La pregunta por la universalidad ética que nos hacíamos al principio, no halla su respuesta en una fe moral, sino en la pulcritud del desarrollo de una ética filosófica, entendida como filosofía primera. Podemos distinguir tres niveles en la universalidad a que accedemos mediante la ética filosófica. El primer nivel, y el más decisivo, es la propia universalidad del análisis, con pretensión de ser válido, independientemente de cualquier cultura y accesible para cualquiera, en la medida en que no obliga a presuponer ninguna teoría antropológica o metafísica para el mismo. En este plano llegamos a detectar unas estructuras universales en la dimensión protomoral, en la dimensión fáctica y en la dimensión racional de la moral.
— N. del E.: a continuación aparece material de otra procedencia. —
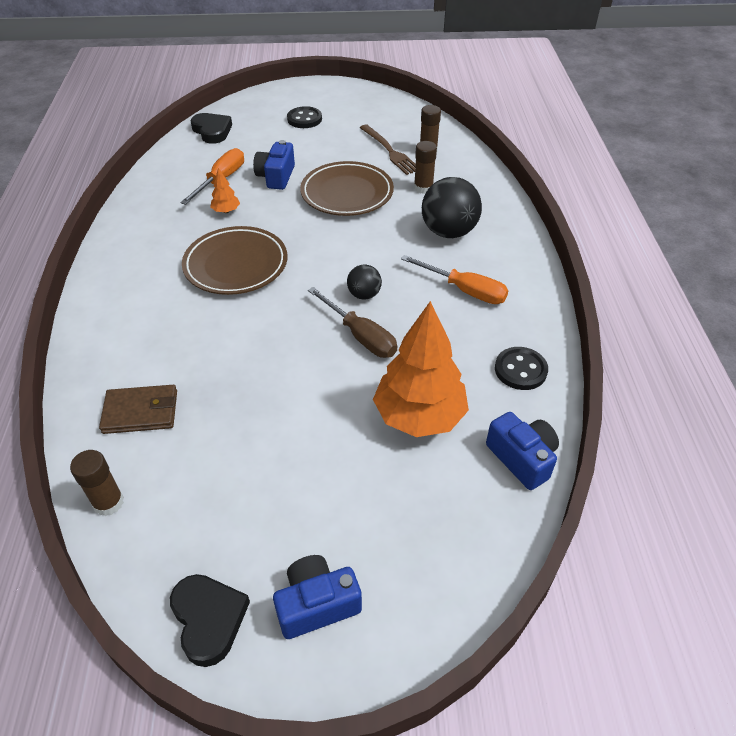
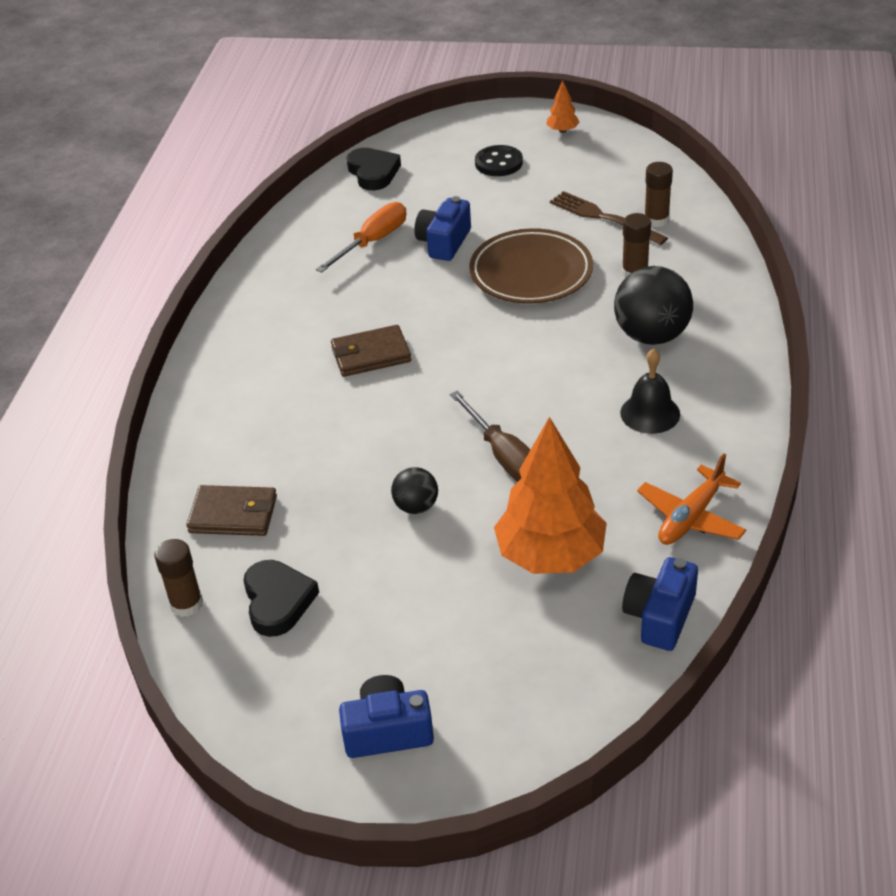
camera: 15 degrees right, 5 degrees down
(209, 619) = (273, 729): black heart -> black heart (278, 601)
(226, 211) = (371, 284): orange tree -> orange tree (562, 131)
(236, 265) = (371, 355): brown plate -> brown wallet
(364, 295) = (520, 406): black ball -> black ball (416, 506)
(390, 151) = (603, 217): brown fork -> brown fork turned 150 degrees clockwise
(464, 290) = (650, 413): orange screwdriver -> black bell
(520, 370) = (691, 517): black button -> orange plane
(522, 458) = (660, 616): blue camera -> blue camera turned 135 degrees counterclockwise

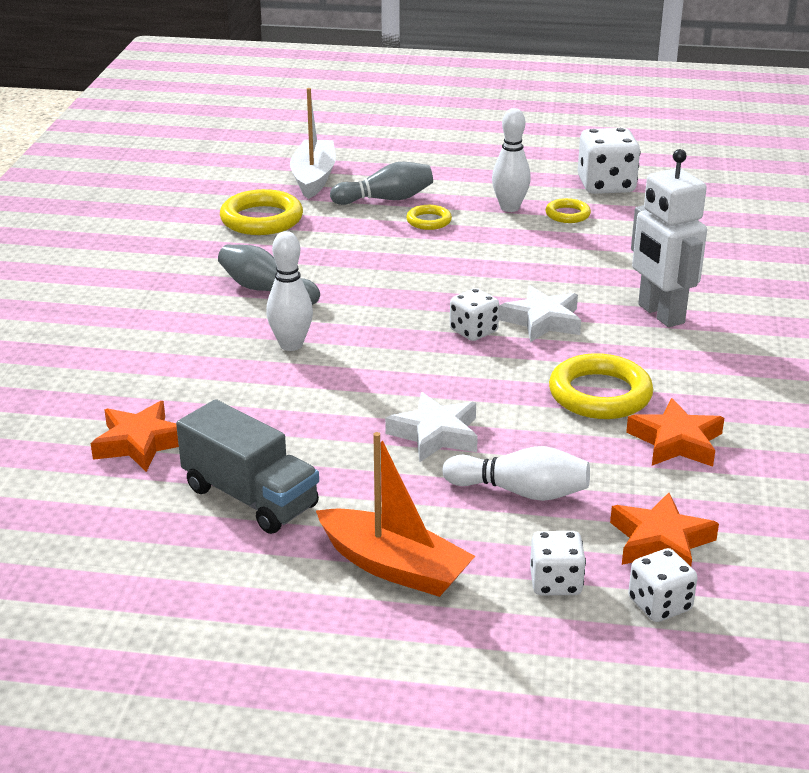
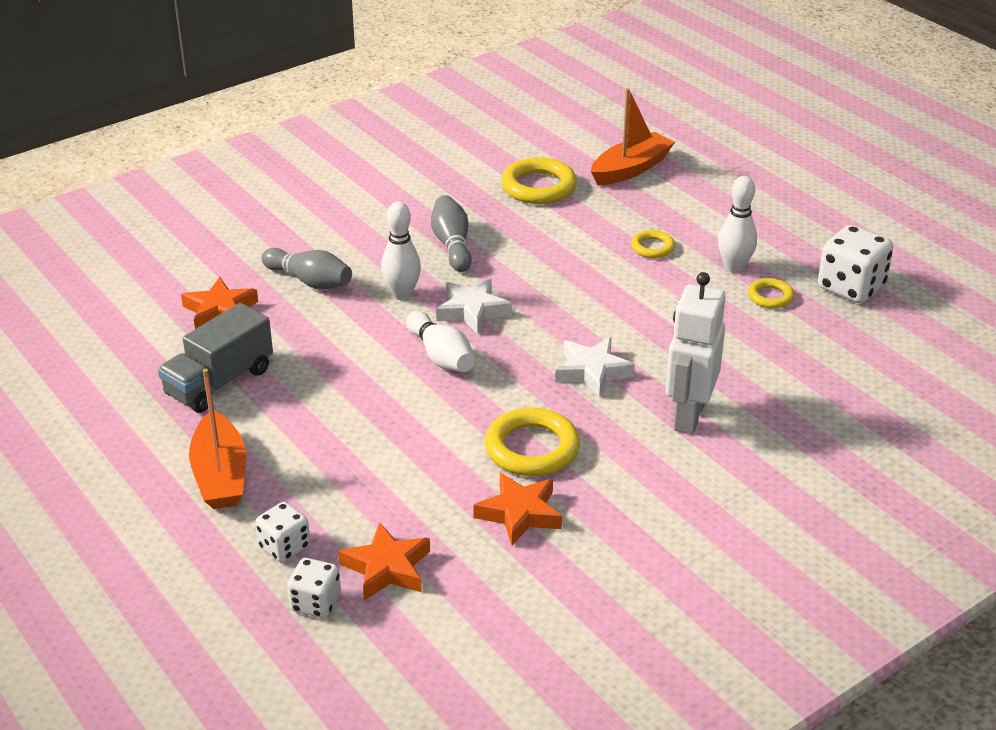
camera: 45 degrees right, 5 degrees up
(250, 497) = (219, 382): grey truck -> grey truck turned 45 degrees clockwise
(313, 178) = (630, 169): white boat -> orange boat
(386, 199) = (652, 213): grey bowling pin -> grey bowling pin (310, 281)
(435, 434) = (382, 409): white star -> white star (472, 311)
(473, 331) = (531, 352): white dice -> none
(520, 492) = (364, 479): white bowling pin -> white bowling pin (441, 356)

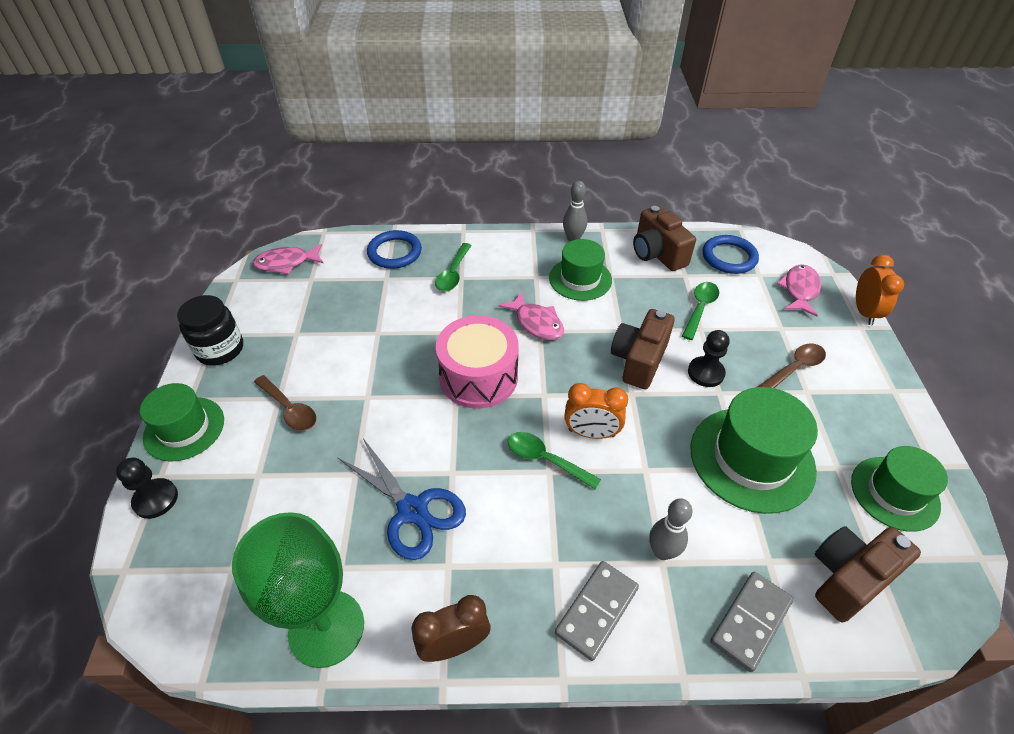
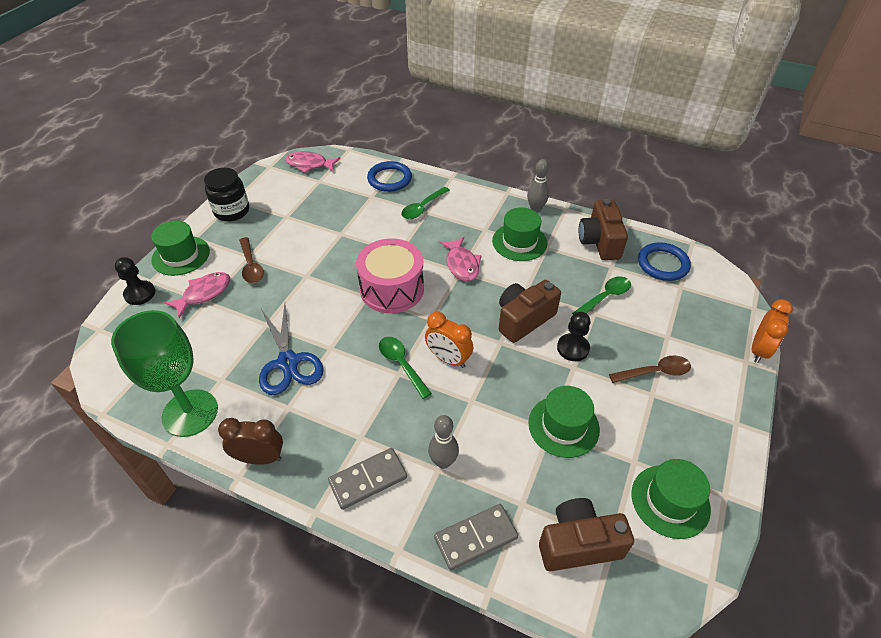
camera: 25 degrees right, 0 degrees up
(751, 459) = (563, 426): green hat -> green hat, size x0.66
(800, 290) = (709, 311): pink fish -> pink fish (204, 294)

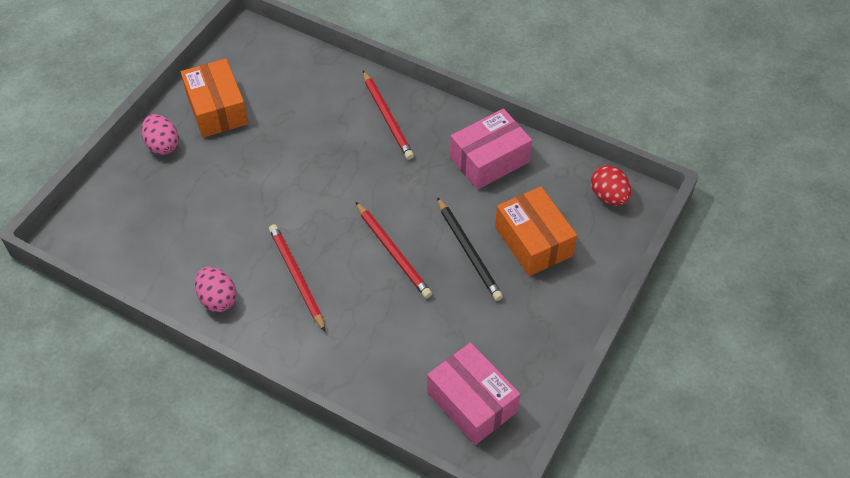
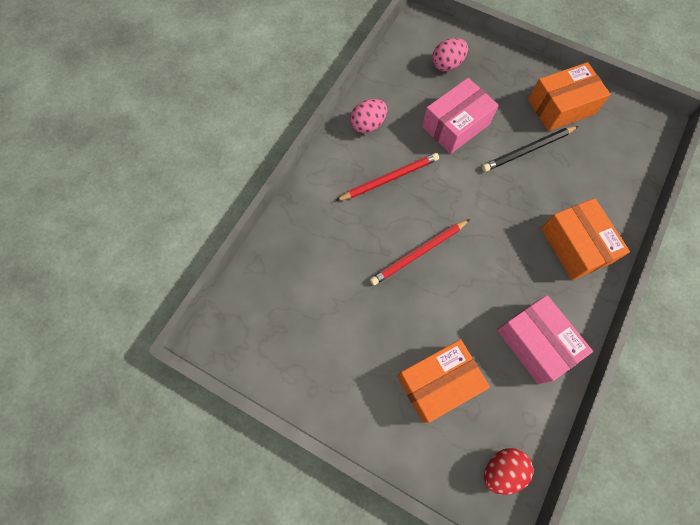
camera: 90 degrees right, 15 degrees up
(162, 145) = (515, 73): pink egg -> pink egg (447, 65)
(387, 117) = (575, 245): red pencil -> orange box
(469, 251) = (423, 320): black pencil -> black pencil (528, 150)
(472, 402) = (267, 319): pink box -> pink box (455, 125)

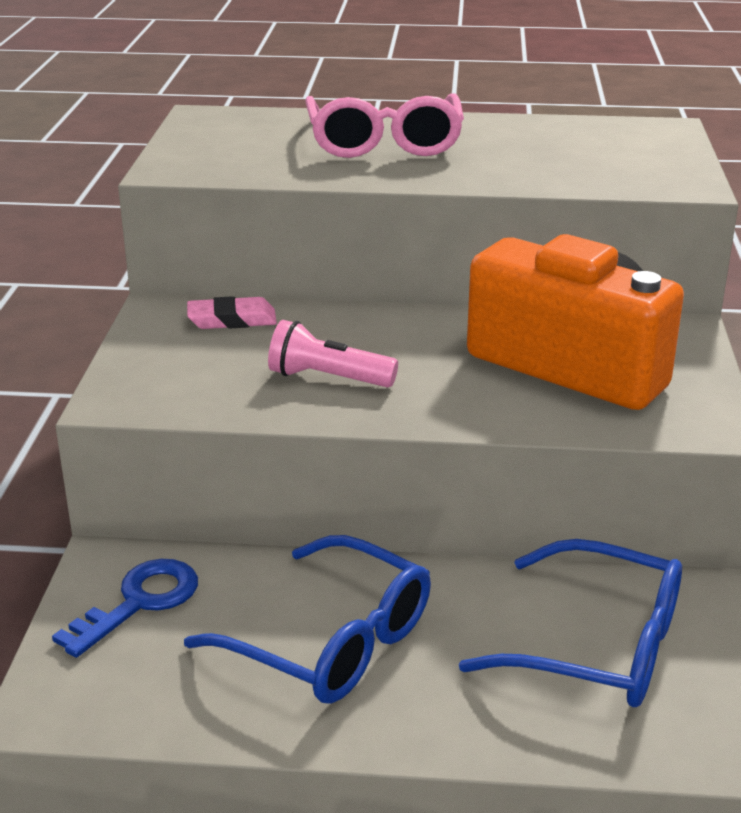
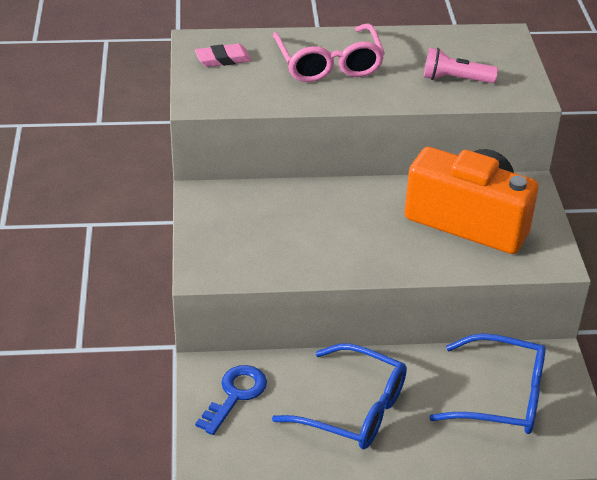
camera: 10 degrees left, 10 degrees up
(232, 320) = (249, 200): pink eraser -> pink eraser (223, 59)
(328, 378) = (325, 244): pink flashlight -> pink flashlight (455, 79)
El segundo nivel se circunscribe al momento o tendencia universal hallada en los actos racionales humanos, y el tercer nivel se refiere a la universalidad fáctica, a la existencia, por primera vez en la historia, de un sistema moral universal o de una comunidad real de comunicación mundial. Si bien este tercer nivel no se deriva inmediatamente del análisis, pues para establecerlo se necesita del concurso de las ciencias, en cierto modo nos aboca a él y, en todo caso, a diferencia de otros planteamientos, no se cierra a la percepción de esta universalidad fáctica.

A partir de este análisis, palabras como diversidad, multiculturalidad, derecho a la diferencia, fragmentación y sus contrarios, unidad, uniformidad, derecho a la igualdad y universalidad, mezcladas y utilizadas muy profusamente en todo tipo de discursos, y utilizadas como argumentos ideológicos, tanto por la derecha como por la izquierda, encuentran precisión y claridad teórica. La apelación al pluralismo, a la diferencia y la multiculturalidad sólo es legítima esforzándonos por ver lo que tiene de no universalizable y excluyente, y de dañino para las posibilidades de los demás, para cada una de las formas de vida en el planeta. La referencia a la universalidad sólo es plausible reconociendo el margen amplísimo para la diferencia y el pluralismo en las prácticas de todo tipo (económicas, políticas, culturales, sexuales, etc.). En el límite no sólo no hay ninguna forma de vida igual a otra forma de vida, sino que no hay ningún acto igual en ninguna forma de vida. El desarrollo riguroso de una ética primera puede responder a los anhelos expresados por la reflexión ética mesoamericana de una verdadera universalidad y a la insatisfacción que producen muchos de los planteamientos vigentes.